> GIVEN DATA
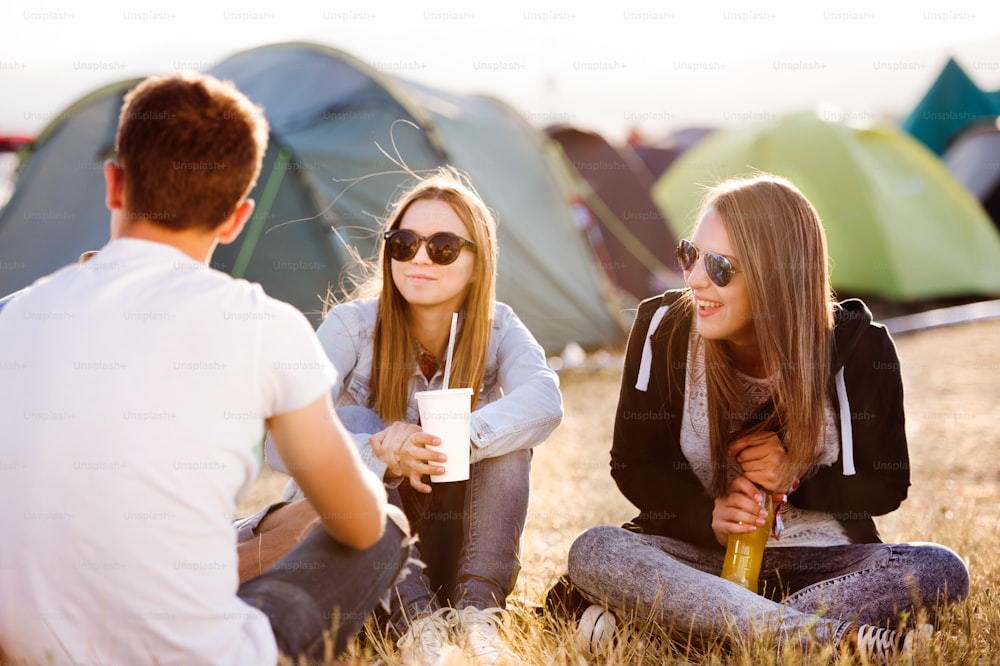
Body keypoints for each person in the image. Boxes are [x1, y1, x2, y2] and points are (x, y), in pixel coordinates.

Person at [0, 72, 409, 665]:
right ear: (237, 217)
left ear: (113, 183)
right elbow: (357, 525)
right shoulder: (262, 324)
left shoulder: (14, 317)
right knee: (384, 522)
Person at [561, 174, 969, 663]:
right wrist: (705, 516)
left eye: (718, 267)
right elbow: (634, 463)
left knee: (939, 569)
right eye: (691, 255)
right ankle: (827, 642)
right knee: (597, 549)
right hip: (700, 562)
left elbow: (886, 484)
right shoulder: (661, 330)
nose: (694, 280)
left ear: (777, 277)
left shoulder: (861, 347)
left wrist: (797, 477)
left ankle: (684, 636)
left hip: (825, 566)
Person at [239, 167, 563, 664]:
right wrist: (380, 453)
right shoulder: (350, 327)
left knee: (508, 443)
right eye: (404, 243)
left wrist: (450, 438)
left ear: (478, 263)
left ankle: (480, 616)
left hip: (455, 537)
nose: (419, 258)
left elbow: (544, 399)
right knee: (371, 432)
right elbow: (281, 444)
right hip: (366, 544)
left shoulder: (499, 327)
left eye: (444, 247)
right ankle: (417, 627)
* * *
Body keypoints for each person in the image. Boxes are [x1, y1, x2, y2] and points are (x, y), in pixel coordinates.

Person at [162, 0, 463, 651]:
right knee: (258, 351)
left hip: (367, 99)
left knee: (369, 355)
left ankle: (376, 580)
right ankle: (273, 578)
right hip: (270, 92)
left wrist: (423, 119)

> PROBLEM TO SOLVE
Copy every line of the material above in which the word "wrist" appears.

> ANSWER FOR THIS EXERCISE
right wrist: (705, 516)
left wrist: (797, 477)
right wrist: (380, 453)
left wrist: (450, 438)
left wrist: (423, 119)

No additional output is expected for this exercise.